# Exercise directions
Extract all lines from the data beneath that include the word "buttons".

# Source data
--- START ---

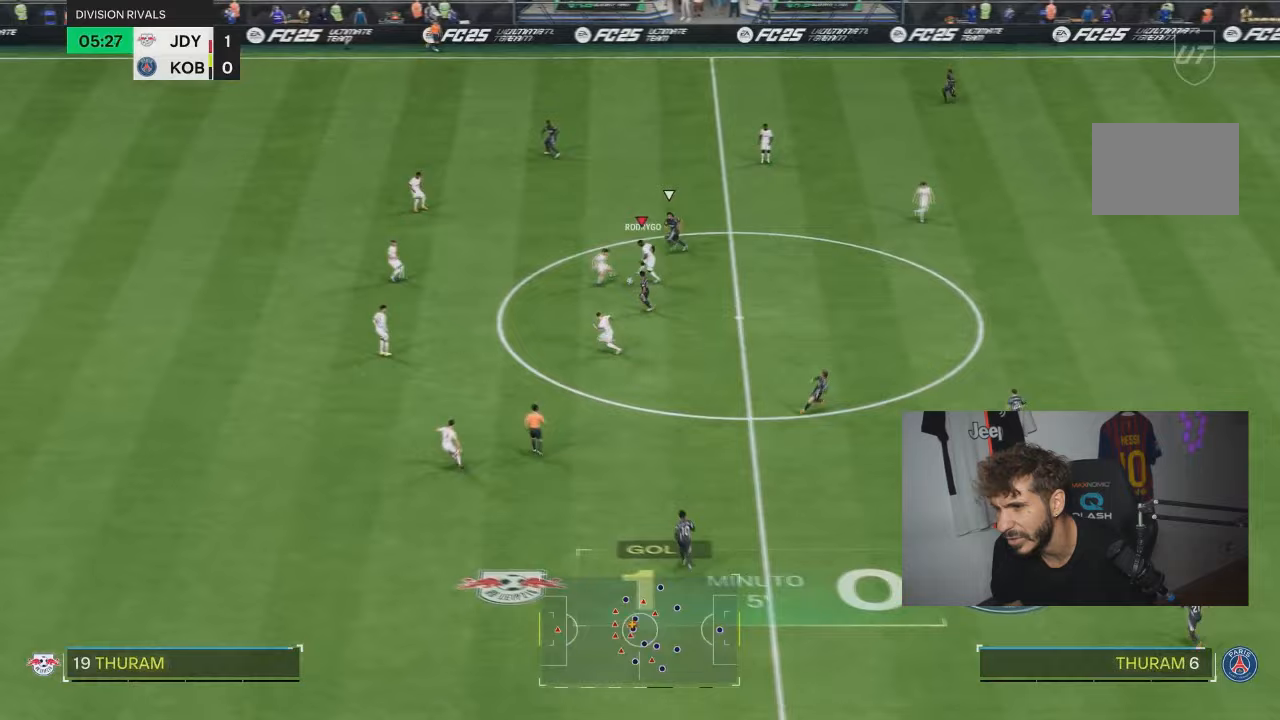
Gameplay with a controller (PlayStation layout); each line is a JSON object with the inputs held at the frame after it (dt_ms = milliseconds from this image to that frame). "events" lists button and stick changes between this image and that frame as [ms after this image, input, new state], when the widget could be followed in between. Not read: L3 R3.
{"dt_ms": 367, "buttons": [], "left_stick": "left", "right_stick": "center", "events": [[133, "left_stick", "up-left"], [133, "right_stick", "center"], [334, "R2", "up"], [367, "left_stick", "left"]]}
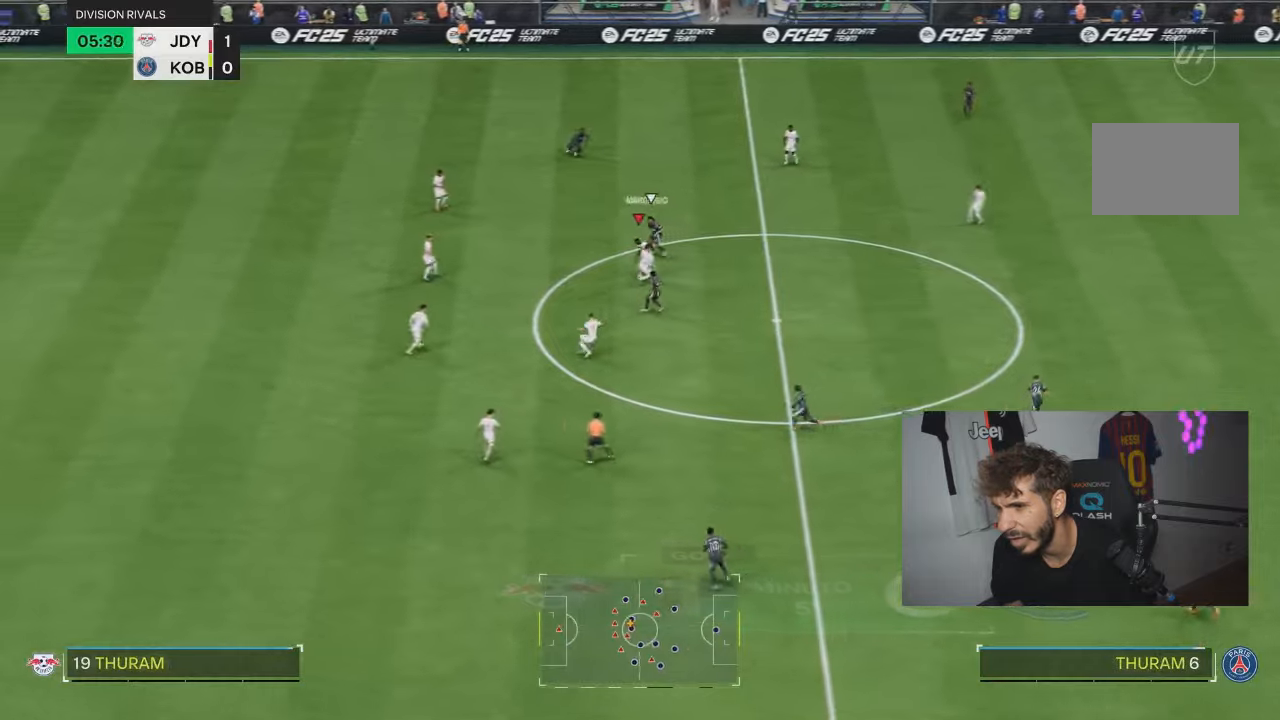
{"dt_ms": 501, "buttons": [], "left_stick": "left", "right_stick": "center", "events": [[33, "CROSS", "down"], [134, "CROSS", "up"]]}
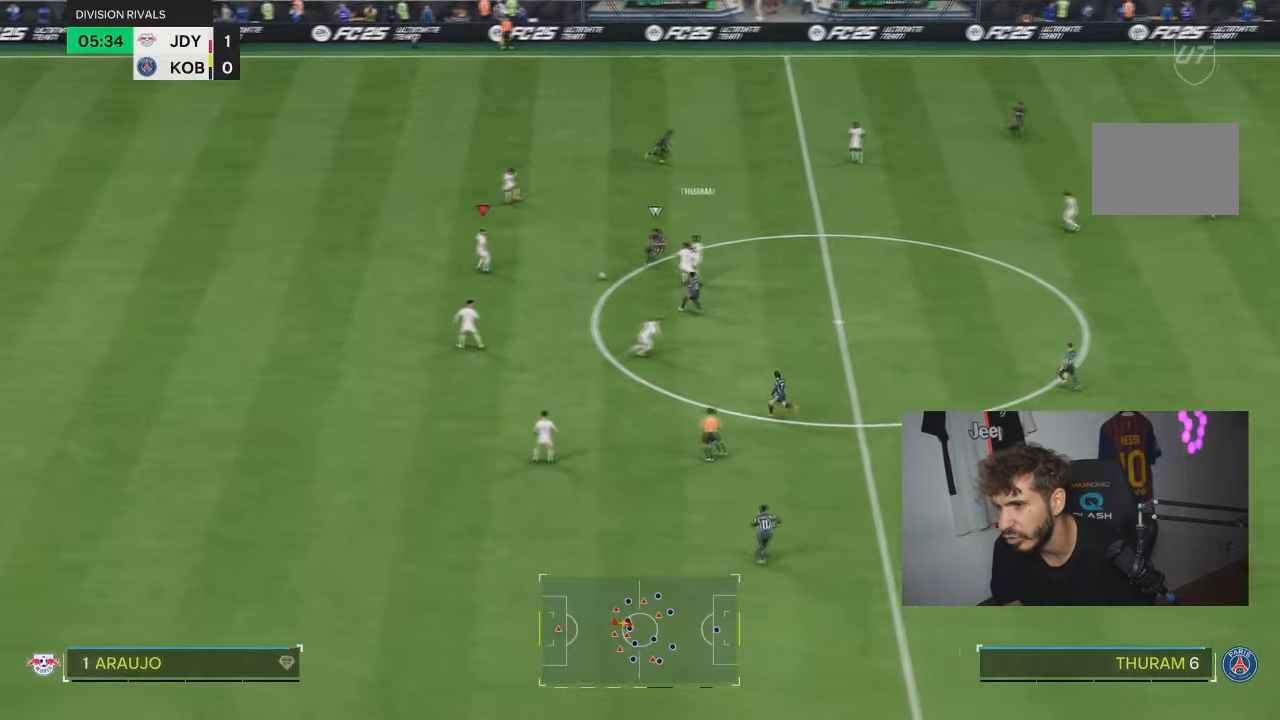
{"dt_ms": 500, "buttons": [], "left_stick": "up", "right_stick": "center", "events": [[300, "left_stick", "up"]]}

--- END ---

# Finished task
{"dt_ms": 367, "buttons": [], "left_stick": "left", "right_stick": "center", "events": [[133, "left_stick", "up-left"], [133, "right_stick", "center"], [334, "R2", "up"], [367, "left_stick", "left"]]}
{"dt_ms": 501, "buttons": [], "left_stick": "left", "right_stick": "center", "events": [[33, "CROSS", "down"], [134, "CROSS", "up"]]}
{"dt_ms": 500, "buttons": [], "left_stick": "up", "right_stick": "center", "events": [[300, "left_stick", "up"]]}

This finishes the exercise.